Records from a data collection:
***
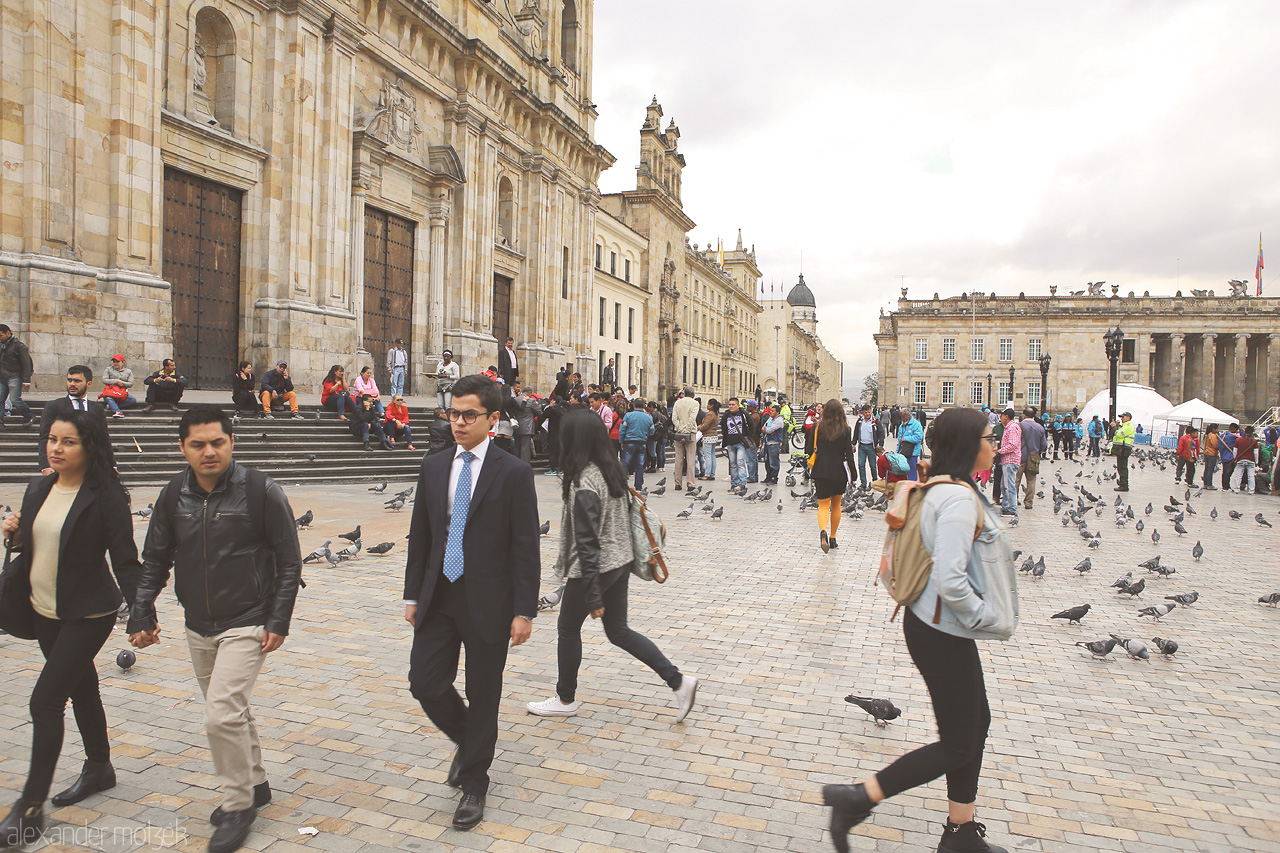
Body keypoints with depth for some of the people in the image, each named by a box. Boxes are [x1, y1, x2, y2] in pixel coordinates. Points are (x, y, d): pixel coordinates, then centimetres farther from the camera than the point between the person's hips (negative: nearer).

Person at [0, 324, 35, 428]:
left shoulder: (19, 346, -6)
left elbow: (26, 364, -8)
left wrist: (26, 381, -13)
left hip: (14, 378, -6)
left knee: (15, 400, -10)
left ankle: (29, 416, 8)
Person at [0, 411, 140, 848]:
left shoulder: (105, 496, -16)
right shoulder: (38, 489, 4)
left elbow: (125, 560, -16)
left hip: (88, 615, -7)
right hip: (43, 611, 7)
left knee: (45, 701, -7)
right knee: (81, 690, 20)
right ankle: (99, 768, 38)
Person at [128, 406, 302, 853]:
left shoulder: (262, 492, -14)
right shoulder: (173, 496, 0)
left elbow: (289, 562, -9)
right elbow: (155, 561, 11)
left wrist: (278, 622, -11)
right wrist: (141, 616, 4)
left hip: (247, 626, -5)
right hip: (198, 629, 6)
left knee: (222, 714, -12)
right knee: (231, 712, 17)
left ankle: (239, 805, 8)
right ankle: (254, 784, 36)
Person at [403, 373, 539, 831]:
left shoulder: (513, 472, -8)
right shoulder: (433, 467, 6)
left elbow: (525, 548, -9)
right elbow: (420, 536, 11)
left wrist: (524, 610, -12)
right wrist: (413, 595, 10)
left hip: (488, 602, -4)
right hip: (439, 598, 4)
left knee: (483, 696, 7)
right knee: (425, 681, 3)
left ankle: (474, 784, 28)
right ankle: (466, 741, 34)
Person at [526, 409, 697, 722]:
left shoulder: (584, 483, -23)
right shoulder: (613, 470, 3)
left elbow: (587, 542, -23)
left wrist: (593, 596, -20)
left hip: (596, 567, -8)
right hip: (621, 562, 8)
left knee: (568, 627, 13)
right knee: (618, 630, 18)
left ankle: (565, 699, 31)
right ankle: (678, 681, 13)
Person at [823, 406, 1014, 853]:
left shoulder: (948, 489, 7)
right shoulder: (959, 499, -25)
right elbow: (950, 581, -32)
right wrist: (985, 616, -17)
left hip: (939, 626, 10)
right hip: (942, 633, -10)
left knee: (977, 722, 20)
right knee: (957, 746, 2)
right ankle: (855, 799, 7)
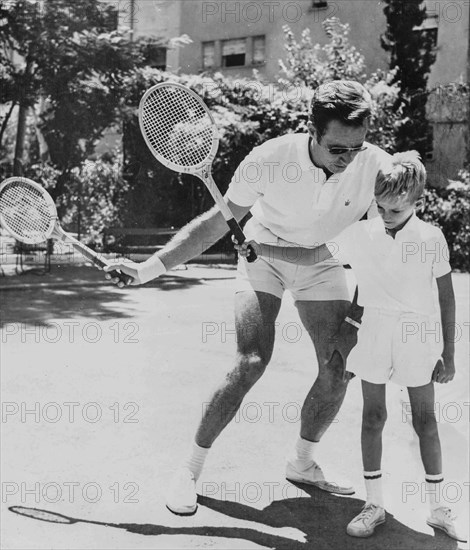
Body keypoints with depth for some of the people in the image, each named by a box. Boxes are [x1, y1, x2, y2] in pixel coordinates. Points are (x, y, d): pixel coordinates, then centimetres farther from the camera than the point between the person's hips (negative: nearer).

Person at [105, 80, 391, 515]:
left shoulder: (376, 166, -23)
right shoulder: (269, 159, -29)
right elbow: (214, 224, -19)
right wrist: (148, 268, -23)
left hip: (323, 265, 4)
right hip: (265, 253, -3)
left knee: (340, 368, -4)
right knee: (251, 362, -19)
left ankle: (302, 462, 22)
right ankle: (190, 470, -3)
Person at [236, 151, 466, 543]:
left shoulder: (432, 238, -6)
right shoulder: (361, 234, -4)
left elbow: (447, 298, 1)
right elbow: (310, 257, -2)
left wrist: (449, 354, 1)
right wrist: (256, 247, -11)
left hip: (416, 338, -1)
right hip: (373, 334, 1)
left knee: (425, 421, 6)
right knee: (373, 417, 7)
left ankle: (438, 507, 20)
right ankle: (374, 504, 19)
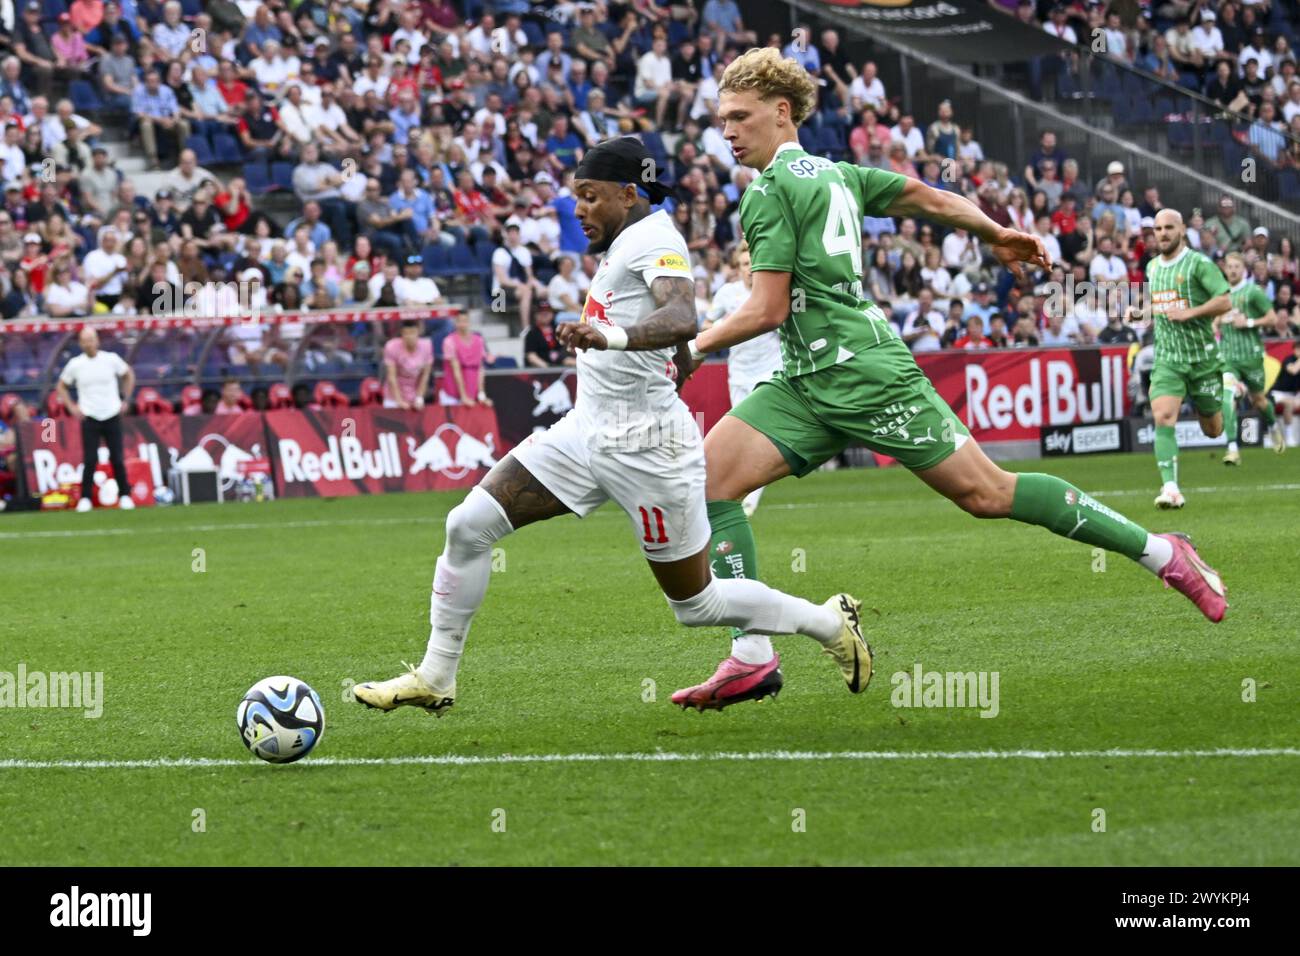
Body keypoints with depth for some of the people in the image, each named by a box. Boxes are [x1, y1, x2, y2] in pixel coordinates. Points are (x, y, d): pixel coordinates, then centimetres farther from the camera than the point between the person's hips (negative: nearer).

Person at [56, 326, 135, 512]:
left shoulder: (111, 359, -2)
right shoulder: (75, 364, -2)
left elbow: (129, 375, 15)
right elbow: (61, 386, 12)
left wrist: (125, 400, 8)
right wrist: (72, 407, 2)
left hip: (112, 417, 1)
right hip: (89, 418, -1)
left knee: (117, 459, 2)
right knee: (90, 460, -7)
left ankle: (124, 496, 13)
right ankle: (85, 499, 1)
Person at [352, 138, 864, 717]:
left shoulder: (652, 238, -13)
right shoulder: (628, 242, 15)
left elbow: (682, 321, -34)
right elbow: (682, 359, 27)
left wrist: (611, 336, -50)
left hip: (645, 445, -9)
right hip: (586, 430, 9)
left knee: (697, 605, 3)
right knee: (469, 524, -4)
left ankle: (831, 624, 24)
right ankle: (434, 679, 3)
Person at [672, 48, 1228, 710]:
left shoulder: (771, 191, -11)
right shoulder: (834, 175, 15)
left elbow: (767, 310, -15)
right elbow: (928, 197, 23)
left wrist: (695, 347, -4)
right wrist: (994, 235, 33)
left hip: (864, 378, -10)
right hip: (807, 386, 10)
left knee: (985, 492, -4)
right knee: (707, 475, -4)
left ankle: (1159, 552, 6)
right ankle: (752, 655, -8)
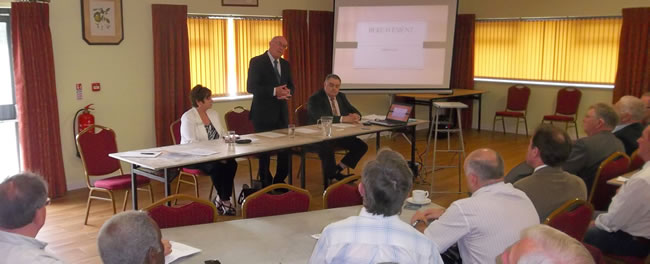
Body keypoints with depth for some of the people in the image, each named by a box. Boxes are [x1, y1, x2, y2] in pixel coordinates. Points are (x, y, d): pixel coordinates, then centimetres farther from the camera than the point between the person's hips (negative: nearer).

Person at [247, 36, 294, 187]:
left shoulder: (285, 64, 12)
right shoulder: (257, 62, -8)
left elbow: (291, 86, 14)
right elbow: (251, 87, -16)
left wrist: (287, 92, -11)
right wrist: (274, 91, -25)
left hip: (281, 113, 6)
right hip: (264, 114, -6)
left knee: (286, 148, 6)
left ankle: (279, 181, 23)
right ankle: (266, 184, 19)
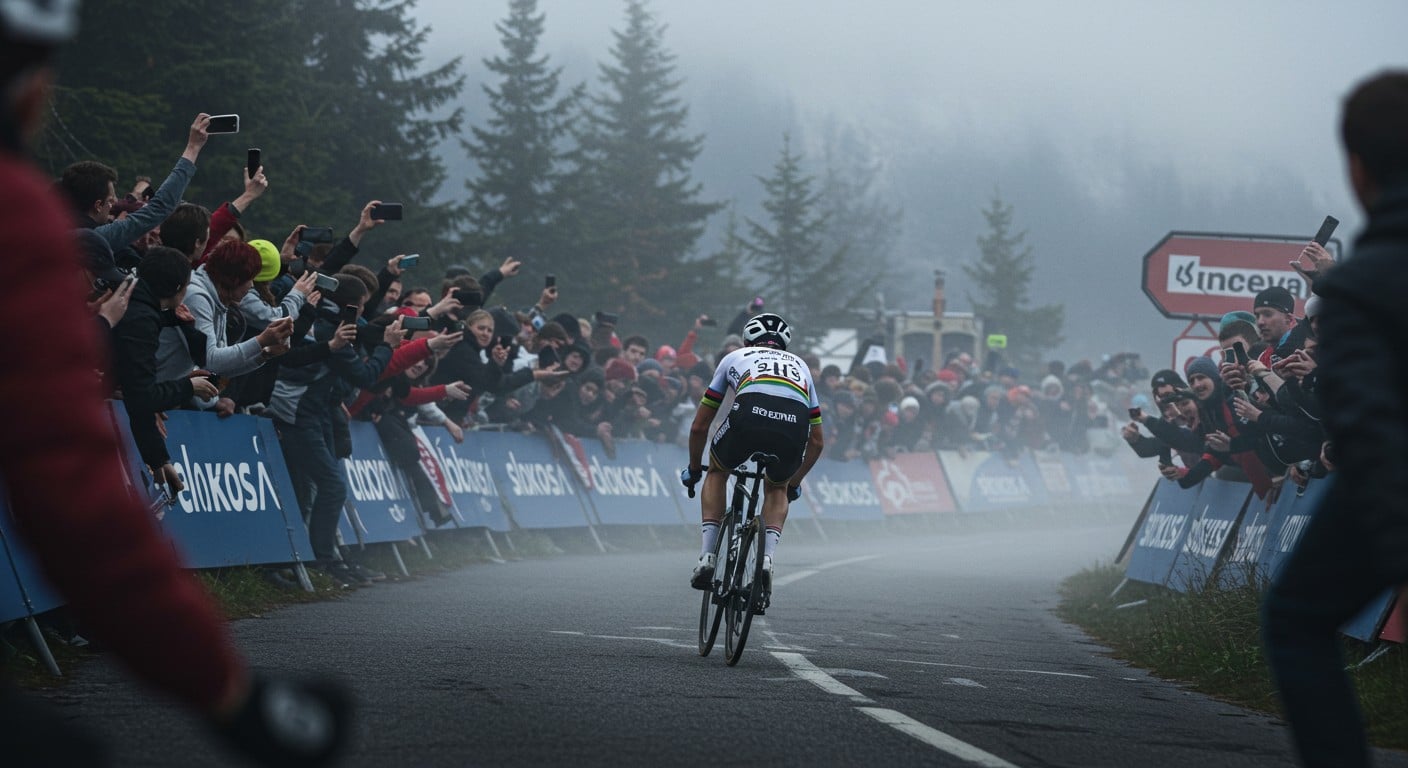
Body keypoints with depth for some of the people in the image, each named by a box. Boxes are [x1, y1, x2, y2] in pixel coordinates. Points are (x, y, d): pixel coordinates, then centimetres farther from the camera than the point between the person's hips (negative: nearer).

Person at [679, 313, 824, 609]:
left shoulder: (735, 357, 35)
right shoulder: (800, 366, 40)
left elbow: (699, 426, 36)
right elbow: (817, 441, 43)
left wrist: (694, 469, 53)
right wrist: (795, 484, 57)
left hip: (749, 416, -2)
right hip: (794, 426, 2)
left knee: (717, 473, 30)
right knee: (777, 488, 32)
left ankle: (707, 556, 17)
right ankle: (767, 557, 9)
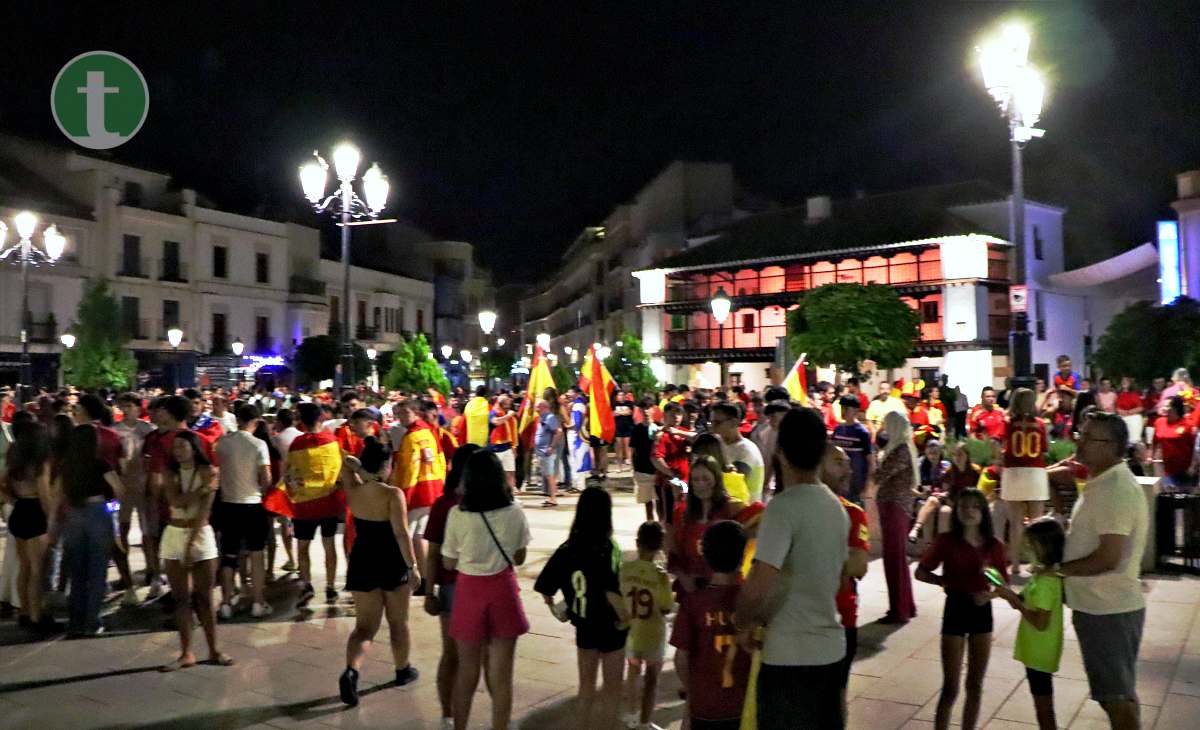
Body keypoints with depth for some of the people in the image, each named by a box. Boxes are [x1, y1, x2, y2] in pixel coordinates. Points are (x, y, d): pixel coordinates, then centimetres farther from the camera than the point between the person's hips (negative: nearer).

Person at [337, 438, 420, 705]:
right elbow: (401, 534, -22)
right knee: (398, 623, 17)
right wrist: (412, 566, -17)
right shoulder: (393, 494, -18)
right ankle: (403, 671, 32)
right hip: (392, 564, -4)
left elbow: (347, 462, 16)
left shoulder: (353, 491, -2)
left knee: (364, 626, 9)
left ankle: (351, 671, -15)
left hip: (362, 563, 4)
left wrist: (360, 467, 0)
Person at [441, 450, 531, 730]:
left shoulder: (458, 514, -13)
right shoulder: (515, 513, -9)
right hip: (503, 591, 0)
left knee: (467, 671, 18)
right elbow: (519, 558, 3)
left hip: (469, 592, 0)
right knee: (501, 675, 11)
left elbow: (448, 563, -4)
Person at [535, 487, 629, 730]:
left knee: (586, 686, 21)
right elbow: (612, 592, -33)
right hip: (609, 626, -5)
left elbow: (544, 587, -4)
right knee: (612, 688, 13)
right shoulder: (606, 549, -21)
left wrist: (557, 610, 10)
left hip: (583, 625, 5)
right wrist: (626, 618, -19)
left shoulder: (567, 548, -5)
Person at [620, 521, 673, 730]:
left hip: (631, 631, 4)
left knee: (634, 672, 25)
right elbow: (666, 609, -16)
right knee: (651, 679, 12)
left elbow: (622, 595, -5)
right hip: (654, 635, -4)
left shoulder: (625, 568, -14)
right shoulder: (661, 574, -23)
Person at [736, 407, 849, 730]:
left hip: (790, 654, -8)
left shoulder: (784, 505, -19)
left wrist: (745, 624, -7)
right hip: (831, 646, 8)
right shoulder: (837, 507, 6)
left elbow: (756, 588, -27)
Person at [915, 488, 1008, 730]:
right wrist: (946, 581, -16)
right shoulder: (946, 540, -8)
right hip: (955, 610, -3)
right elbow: (921, 572, -2)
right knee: (950, 687, 0)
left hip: (982, 612, 3)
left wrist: (990, 593, -15)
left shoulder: (994, 545, -2)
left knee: (975, 685, 12)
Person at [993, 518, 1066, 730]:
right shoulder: (1044, 573, 3)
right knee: (1043, 705, 21)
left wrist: (1012, 598, -23)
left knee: (1043, 706, 5)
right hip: (1037, 650, 9)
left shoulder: (1045, 581, -26)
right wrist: (1010, 594, -3)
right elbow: (1028, 603, 12)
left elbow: (1040, 622, -27)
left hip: (1039, 653, -9)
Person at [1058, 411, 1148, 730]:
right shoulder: (1101, 482, 10)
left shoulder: (1116, 488, -22)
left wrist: (1059, 568, -14)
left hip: (1109, 610, -10)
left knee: (1117, 695, 2)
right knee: (1115, 692, 21)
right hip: (1100, 605, 10)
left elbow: (1108, 558, -26)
***
[Task requirements] Starting with the line that contains "left knee: (697, 605, 3)" and going on through the line that contains "right knee: (707, 475, -4)", write out those lines of the records with "wrist" changed to "hand" and everything else left as it is.

[Result of this exercise]
left knee: (697, 605, 3)
right knee: (469, 524, -4)
left ankle: (831, 624, 24)
right ankle: (434, 679, 3)
Person at [672, 48, 1228, 710]:
left shoulder: (771, 191, -11)
right shoulder: (834, 175, 15)
left elbow: (767, 310, -15)
right elbow: (928, 197, 23)
left hand: (695, 347, -4)
right hand: (994, 235, 33)
left hip: (864, 378, -10)
right hip: (807, 386, 10)
left knee: (985, 492, -4)
right knee: (707, 475, -4)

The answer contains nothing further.